• Aim of the exercise:
List every hydrogel pattern named in the abstract below on 3D-printed bone scaffolds.

[[ Passage provided open ]]

Strategy to improve endogenous bone regeneration of 3D-printed polycaprolactone/hydroxyapatite composite scaffold: Collagen designs with bone morphogenetic protein 2 and fibroblast growth factor 2

Abstract

Abstract In bone tissue engineering, the endogenous regeneration of bone defects still represents a clinical challenge despite the development of intervention therapy to achieve bone regeneration via autologous grafts, allogeneic grafts, bone morphogenetic protein (BMP)-2, etc. To overcome the limitation of endogenous bone regeneration, we assumed that the 3D-printed collagen pattern with BMP-2 and fibroblast growth factor (FGF)-2 in the 3D-printed polycaprolactone/nano-hydroxyapatite scaffold could guide the endogenous regeneration of bone defects. Therefore, to test our hypothesis, polycaprolactone/nano-hydroxyapatite/collagen scaffolds with dual growth factors (BMP-2 and FGF-2) and various hydrogel patterns (positive, edge, and radial patterns) were fabricated at the same ratio and concentration of dual growth factors. Consequently, we revealed that the in vitro released concentrations of BMP-2 and FGF-2 were not affected by collagen patterns in the PCL/nano-hydroxyapatite scaffold. Furthermore, endogenous bone regeneration and angiogenesis in the polycaprolactone/nano-hydroxyapatite/collagen scaffold with a radial pattern were promoted compared with those in the polycaprolactone/nano-hydroxyapatite/collagen scaffolds with positive and edge patterns. Therefore, we demonstrated that a collagen design loaded with dual growth factors in the 3D-printed scaffold could affect endogenous bone regeneration and angiogenesis.

[[ Passage provided closed ]]
[[ Records shown open ]]

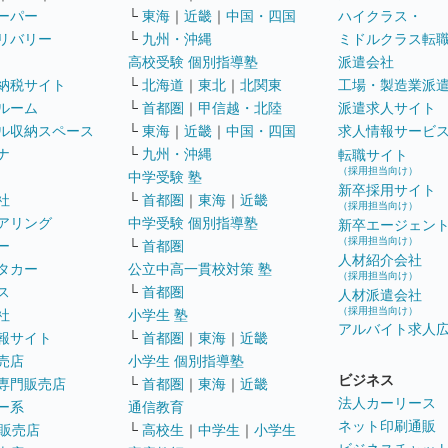
ーパー
└
東海
｜
近畿
｜
中国・四国
ハイクラス・
リバリー
└
九州・沖縄
ミドルクラス転
高校受験 個別指導塾
派遣会社
納税サイト
└
北海道
｜
東北
｜
北関東
工場・製造業派
ルーム
└
首都圏
｜
甲信越・北陸
派遣求人サイト
ル収納スペース
└
東海
｜
近畿
｜
中国・四国
求人情報サービ
ナ
└
九州・沖縄
転職サイト
（採用担当向け）
中学受験 塾
新卒採用サイト
社
└
首都圏
｜
東海
｜
近畿
（採用担当向け）
アリング
中学受験 個別指導塾
新卒エージェン
（採用担当向け）
ー
└
首都圏
人材紹介会社
タカー
公立中高一貫校対策 塾
（採用担当向け）
ス
└
首都圏
人材派遣会社
（採用担当向け）
社
小学生 塾
アルバイト求人
報サイト
└
首都圏
｜
東海
｜
近畿
売店
小学生 個別指導塾
ビジネス
専門販売店
└
首都圏
｜
東海
｜
近畿
法人カーリース
ー系
通信教育
ネット印刷通販
販売店
└
高校生
｜
中学生
｜
小学生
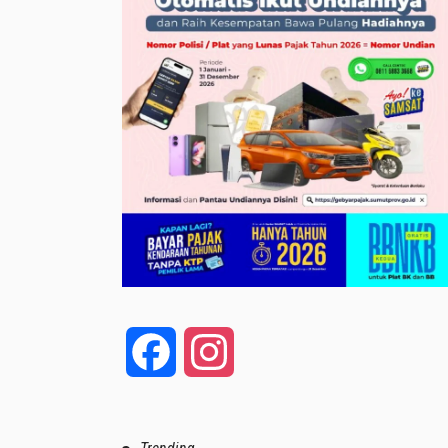
Facebook
Instagram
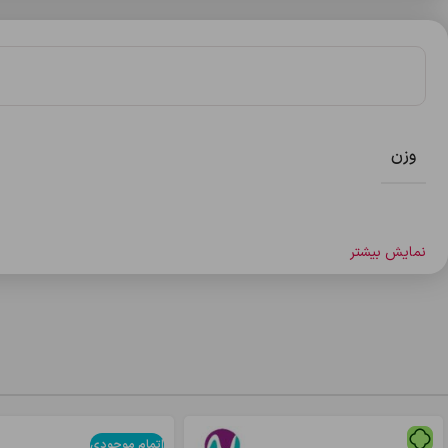
وزن
نمایش بیشتر
اتمام موجودی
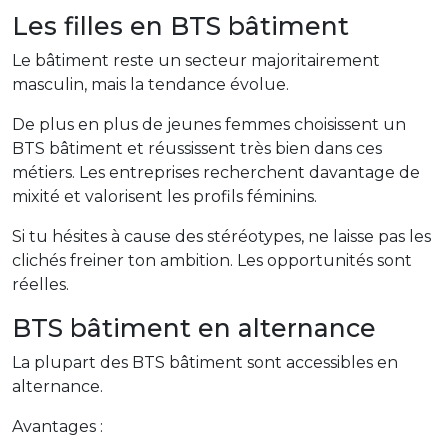
Les filles en BTS bâtiment
Le bâtiment reste un secteur majoritairement
masculin, mais la tendance évolue.
De plus en plus de jeunes femmes choisissent un
BTS bâtiment et réussissent très bien dans ces
métiers. Les entreprises recherchent davantage de
mixité et valorisent les profils féminins.
Si tu hésites à cause des stéréotypes, ne laisse pas les
clichés freiner ton ambition. Les opportunités sont
réelles.
BTS bâtiment en alternance
La plupart des BTS bâtiment sont accessibles en
alternance.
Avantages :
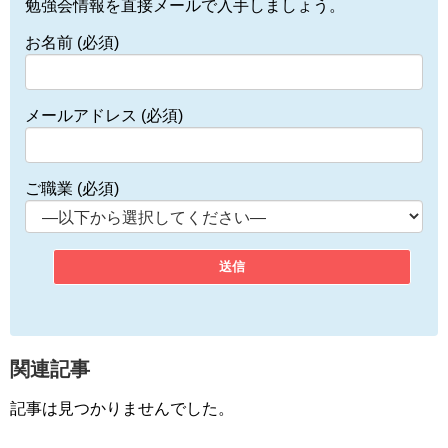
勉強会情報を直接メールで入手しましょう。
お名前 (必須)
メールアドレス (必須)
ご職業 (必須)
関連記事
記事は見つかりませんでした。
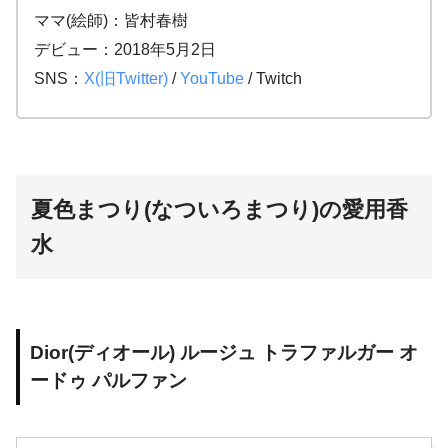
ママ(絵師)：皆村春樹
デビュー：2018年5月2日
SNS：
X(旧Twitter)
/
YouTube
/ Twitch
夏色まつり(なついろまつり)の愛用香
水
Dior(ディオール) ルージュ トラファルガー オ
ードゥ パルファン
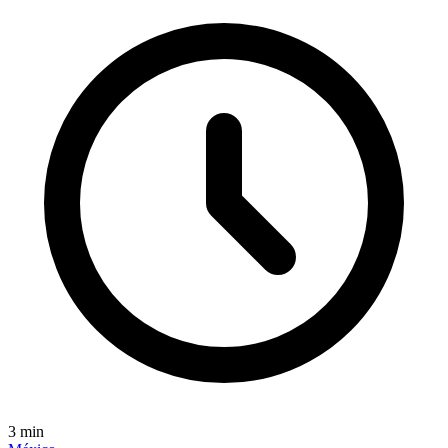
3
min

[[ Records shown closed ]]

• Response box:
Positive, edge, radial